Mitte der 1980er Jahre versuchte der Kaffeeröster Eduscho, auch Fahrräder in seinen Läden zu verkaufen. Das war eine existenzielle Bedrohung für unabhängige Fahrrad-Fachhändler.
Wie reagierte die Fahrrad-Handels-Genossenschaft ZEG? Mit Innovation statt Resignation: Die Marke Pegasus wurde gegründet und beim Patentamt angemeldet.
Das erste Modell war ein weißes "Berceau"-Leichtlaufrad – einfach, elegant, praktisch. Es setzte sofort einen neuen Trend und zeigte: Fachhändler können konkurrieren, wenn sie zusammenhalten.
1980er-1990er: Der Aufstieg zur Marktführerschaft
Pegasus wuchs schnell. Nach den Tourenrädern kamen Kinderräder, Rennräder, und später Spezialmodelle für verschiedene Anforderungen.
Der Schlüssel zum Erfolg: Pegasus verstand, dass die meisten Menschen nicht glamouröse Bikes wollen - sie wollen Bikes, die funktionieren, komfortabel sind und lange halten.
Das Logo mit dem geflügelten Pferd wurde zum Symbol für genau das: Qualität und Freiheit - nicht haute couture, sondern ganz praktische Freiheit.
1995: Die strategische Ergänzung – BULLS
1995 gründete die ZEG die Marke BULLS – bewusst als Ergänzung zu Pegasus.
Während Pegasus der alltägliche, komfortable Familienfahrer war, wurde BULLS der sportliche Performance-Bike.

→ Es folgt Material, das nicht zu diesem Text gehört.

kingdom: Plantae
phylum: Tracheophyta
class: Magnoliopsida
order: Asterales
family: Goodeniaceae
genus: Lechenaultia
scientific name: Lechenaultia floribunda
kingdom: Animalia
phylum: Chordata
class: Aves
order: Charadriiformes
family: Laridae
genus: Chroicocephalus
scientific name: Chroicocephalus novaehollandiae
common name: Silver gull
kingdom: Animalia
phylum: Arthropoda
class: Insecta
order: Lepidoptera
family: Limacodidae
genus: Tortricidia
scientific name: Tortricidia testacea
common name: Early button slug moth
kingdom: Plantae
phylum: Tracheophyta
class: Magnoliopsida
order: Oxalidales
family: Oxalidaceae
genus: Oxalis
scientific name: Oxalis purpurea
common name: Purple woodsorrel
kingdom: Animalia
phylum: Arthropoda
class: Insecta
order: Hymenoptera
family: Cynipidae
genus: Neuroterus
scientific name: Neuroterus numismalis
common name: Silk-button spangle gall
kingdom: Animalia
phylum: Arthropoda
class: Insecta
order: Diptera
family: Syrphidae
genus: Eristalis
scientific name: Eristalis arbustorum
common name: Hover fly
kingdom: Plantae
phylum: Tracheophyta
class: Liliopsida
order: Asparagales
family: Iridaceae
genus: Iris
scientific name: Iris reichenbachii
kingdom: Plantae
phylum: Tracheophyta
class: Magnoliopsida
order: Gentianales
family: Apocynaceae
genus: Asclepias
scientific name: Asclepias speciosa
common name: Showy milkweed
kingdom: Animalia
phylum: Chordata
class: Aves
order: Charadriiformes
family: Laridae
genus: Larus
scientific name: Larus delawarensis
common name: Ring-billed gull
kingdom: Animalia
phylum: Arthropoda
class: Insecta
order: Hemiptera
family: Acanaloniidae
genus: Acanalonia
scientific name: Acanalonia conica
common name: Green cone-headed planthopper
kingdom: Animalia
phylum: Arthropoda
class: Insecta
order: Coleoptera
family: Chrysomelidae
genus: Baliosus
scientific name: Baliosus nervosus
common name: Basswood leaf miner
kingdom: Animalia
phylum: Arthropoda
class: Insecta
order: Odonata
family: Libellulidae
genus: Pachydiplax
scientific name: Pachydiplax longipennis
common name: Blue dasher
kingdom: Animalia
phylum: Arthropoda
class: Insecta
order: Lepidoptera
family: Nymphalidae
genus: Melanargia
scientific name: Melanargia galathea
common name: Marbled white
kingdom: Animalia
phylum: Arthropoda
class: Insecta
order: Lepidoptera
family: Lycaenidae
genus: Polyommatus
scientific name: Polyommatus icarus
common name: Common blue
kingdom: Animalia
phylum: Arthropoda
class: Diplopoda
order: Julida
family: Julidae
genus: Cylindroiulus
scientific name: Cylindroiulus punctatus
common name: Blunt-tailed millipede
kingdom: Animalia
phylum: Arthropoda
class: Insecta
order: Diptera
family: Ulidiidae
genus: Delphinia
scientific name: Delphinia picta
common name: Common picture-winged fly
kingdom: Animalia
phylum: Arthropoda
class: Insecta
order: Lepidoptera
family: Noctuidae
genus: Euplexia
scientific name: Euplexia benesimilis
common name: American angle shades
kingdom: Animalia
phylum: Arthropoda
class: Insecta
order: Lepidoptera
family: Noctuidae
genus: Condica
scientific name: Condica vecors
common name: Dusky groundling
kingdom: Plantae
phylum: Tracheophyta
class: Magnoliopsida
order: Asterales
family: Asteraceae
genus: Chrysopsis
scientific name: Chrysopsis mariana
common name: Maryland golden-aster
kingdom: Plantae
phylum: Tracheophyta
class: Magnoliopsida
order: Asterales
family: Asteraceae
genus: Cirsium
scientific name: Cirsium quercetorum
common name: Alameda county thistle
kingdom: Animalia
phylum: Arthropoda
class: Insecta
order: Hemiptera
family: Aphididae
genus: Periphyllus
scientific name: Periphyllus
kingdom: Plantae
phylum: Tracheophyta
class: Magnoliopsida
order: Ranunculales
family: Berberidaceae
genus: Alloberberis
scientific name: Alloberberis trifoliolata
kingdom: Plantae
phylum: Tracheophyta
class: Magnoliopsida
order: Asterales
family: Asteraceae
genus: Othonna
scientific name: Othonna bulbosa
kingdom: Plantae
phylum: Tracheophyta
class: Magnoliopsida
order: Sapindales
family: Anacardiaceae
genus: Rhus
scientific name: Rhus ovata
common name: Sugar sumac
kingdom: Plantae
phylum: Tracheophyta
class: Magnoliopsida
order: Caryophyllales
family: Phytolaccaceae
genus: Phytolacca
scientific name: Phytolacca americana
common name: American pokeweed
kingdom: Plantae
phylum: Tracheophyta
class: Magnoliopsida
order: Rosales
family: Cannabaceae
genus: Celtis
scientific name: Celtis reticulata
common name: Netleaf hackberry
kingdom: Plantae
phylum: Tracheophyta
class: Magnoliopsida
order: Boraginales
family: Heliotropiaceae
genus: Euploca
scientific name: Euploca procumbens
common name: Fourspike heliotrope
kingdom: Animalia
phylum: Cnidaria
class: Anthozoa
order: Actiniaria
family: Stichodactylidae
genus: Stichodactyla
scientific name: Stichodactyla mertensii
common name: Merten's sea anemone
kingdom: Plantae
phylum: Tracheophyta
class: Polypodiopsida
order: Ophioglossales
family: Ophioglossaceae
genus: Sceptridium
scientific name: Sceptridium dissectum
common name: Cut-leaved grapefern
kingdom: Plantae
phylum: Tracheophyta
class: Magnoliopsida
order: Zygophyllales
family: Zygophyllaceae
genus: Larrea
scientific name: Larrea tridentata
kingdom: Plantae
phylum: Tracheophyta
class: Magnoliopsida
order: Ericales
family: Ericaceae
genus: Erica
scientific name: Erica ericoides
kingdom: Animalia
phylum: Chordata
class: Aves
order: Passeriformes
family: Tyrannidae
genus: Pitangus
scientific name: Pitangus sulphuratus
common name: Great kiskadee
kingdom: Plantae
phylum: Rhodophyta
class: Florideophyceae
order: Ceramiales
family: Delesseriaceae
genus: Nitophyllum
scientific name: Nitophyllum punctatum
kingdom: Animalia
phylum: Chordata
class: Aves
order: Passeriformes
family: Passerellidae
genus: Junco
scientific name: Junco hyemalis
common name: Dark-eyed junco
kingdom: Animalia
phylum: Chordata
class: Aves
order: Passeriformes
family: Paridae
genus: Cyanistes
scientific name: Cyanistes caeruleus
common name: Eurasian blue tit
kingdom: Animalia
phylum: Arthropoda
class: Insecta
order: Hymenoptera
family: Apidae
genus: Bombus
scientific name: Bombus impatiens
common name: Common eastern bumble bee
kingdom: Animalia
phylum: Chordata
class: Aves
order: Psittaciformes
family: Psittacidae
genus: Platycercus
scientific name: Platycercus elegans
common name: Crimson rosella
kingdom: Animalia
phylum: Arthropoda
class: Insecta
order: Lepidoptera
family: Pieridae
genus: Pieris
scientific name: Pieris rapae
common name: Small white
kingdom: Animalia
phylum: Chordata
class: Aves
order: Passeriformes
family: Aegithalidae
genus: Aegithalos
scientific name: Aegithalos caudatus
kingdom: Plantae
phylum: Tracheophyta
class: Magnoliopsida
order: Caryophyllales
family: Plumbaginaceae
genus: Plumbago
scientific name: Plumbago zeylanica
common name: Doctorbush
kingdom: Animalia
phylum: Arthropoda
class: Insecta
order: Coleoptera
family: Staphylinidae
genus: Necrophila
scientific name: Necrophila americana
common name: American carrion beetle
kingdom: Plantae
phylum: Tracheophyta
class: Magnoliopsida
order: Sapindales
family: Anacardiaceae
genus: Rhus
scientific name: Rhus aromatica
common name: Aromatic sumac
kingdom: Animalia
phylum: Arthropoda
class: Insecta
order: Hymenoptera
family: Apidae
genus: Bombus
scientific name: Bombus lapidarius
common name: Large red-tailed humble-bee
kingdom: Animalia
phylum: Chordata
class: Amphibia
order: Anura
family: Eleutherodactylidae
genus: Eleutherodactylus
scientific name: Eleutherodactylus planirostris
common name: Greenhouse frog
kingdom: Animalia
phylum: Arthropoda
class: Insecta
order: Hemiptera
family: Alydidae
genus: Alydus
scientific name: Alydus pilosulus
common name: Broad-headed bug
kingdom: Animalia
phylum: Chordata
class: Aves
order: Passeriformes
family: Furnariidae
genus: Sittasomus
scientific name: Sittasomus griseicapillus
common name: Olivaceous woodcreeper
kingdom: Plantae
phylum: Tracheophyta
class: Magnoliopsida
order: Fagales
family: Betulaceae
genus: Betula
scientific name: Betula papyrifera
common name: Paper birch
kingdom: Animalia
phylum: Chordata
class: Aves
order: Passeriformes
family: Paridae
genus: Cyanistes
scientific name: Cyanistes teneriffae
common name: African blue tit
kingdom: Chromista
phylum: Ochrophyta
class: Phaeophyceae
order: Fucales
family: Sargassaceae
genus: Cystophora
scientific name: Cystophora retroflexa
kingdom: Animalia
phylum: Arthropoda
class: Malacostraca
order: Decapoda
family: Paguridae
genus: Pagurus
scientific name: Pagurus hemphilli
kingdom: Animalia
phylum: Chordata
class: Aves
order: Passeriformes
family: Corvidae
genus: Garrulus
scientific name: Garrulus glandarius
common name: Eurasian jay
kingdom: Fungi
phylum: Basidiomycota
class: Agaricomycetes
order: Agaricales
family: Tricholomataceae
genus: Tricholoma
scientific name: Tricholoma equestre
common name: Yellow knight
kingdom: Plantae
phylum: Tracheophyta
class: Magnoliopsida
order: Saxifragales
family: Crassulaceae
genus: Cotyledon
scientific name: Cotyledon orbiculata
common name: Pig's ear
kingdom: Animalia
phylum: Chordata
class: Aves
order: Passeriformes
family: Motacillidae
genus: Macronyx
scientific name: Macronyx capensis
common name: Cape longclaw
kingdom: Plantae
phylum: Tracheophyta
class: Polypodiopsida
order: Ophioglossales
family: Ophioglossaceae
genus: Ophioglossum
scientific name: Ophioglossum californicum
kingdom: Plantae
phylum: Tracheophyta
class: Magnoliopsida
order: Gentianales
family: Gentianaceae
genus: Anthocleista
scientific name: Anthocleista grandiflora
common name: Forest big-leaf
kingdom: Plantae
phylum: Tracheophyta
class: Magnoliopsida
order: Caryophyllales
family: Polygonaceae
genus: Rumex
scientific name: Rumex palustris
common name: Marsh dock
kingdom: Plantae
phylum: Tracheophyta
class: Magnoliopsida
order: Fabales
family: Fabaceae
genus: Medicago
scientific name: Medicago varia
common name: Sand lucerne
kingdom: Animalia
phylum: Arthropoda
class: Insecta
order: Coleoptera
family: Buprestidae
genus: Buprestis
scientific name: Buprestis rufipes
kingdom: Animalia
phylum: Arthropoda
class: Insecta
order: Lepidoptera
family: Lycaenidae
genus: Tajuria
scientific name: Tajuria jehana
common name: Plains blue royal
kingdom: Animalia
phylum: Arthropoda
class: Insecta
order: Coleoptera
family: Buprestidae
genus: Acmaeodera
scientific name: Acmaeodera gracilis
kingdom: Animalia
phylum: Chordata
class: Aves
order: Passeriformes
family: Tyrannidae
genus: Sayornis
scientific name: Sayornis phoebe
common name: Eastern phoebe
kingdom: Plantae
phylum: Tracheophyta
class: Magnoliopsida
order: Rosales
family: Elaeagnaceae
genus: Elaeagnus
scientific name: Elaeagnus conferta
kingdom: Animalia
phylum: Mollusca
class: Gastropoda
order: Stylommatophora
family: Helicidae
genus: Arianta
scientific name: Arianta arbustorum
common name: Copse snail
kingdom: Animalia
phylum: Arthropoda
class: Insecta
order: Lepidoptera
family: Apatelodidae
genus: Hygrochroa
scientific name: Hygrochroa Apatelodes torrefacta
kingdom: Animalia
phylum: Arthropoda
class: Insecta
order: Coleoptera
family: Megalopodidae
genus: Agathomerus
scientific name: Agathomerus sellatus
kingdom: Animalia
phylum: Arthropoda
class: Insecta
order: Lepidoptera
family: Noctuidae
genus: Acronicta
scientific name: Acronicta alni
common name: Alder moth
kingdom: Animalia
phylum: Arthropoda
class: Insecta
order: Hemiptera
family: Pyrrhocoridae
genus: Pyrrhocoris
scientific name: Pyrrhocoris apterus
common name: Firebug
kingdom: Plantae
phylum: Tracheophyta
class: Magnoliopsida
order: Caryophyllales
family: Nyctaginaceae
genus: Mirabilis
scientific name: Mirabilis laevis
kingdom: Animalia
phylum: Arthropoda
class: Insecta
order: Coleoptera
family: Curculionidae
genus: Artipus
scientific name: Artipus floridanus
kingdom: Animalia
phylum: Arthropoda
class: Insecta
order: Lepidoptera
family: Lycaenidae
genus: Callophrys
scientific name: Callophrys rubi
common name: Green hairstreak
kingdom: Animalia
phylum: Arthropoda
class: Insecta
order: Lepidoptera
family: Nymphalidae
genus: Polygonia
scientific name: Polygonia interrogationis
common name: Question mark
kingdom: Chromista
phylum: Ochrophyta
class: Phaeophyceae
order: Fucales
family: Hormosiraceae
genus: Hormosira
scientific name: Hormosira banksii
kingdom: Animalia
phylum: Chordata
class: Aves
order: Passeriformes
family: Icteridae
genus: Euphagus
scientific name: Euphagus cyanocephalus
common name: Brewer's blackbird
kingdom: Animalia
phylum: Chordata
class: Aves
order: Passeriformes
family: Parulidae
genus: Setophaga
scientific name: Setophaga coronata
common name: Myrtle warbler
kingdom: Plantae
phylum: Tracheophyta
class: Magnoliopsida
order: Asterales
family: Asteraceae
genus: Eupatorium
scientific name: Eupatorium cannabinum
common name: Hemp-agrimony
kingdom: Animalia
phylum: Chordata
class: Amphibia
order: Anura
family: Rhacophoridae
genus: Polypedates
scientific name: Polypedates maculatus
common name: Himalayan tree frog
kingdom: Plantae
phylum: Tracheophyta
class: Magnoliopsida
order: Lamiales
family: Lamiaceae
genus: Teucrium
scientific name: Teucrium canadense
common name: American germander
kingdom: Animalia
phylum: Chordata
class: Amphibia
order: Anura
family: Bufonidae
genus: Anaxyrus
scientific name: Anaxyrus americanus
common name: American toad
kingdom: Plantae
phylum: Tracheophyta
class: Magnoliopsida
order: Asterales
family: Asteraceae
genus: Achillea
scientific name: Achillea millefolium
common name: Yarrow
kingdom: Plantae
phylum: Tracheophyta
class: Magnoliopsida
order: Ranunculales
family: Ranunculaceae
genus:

Diese strategische Differenzierung ist bis heute ein Erfolgsfaktor: Pegasus und BULLS sind zwei verschiedene Marken für zwei verschiedene Arten von Fahrern - aus einem Stall.
2000er-2010er: Die E-Bike Revolution
Als E-Bikes zum Trend wurden, war Pegasus bereit. Mit dem Premio EVO mit vollständig integriertem Akku und starkem Bosch Performance Line CX Motor wurde Pegasus schnell zum Verkaufsschlager im E-Bike-Bereich.
Heute (2026) ist Pegasus nicht nur die meistverkaufte Fahrradmarke Deutschlands - es ist auch eine der führenden E-Bike-Marken im alltäglichen Segment.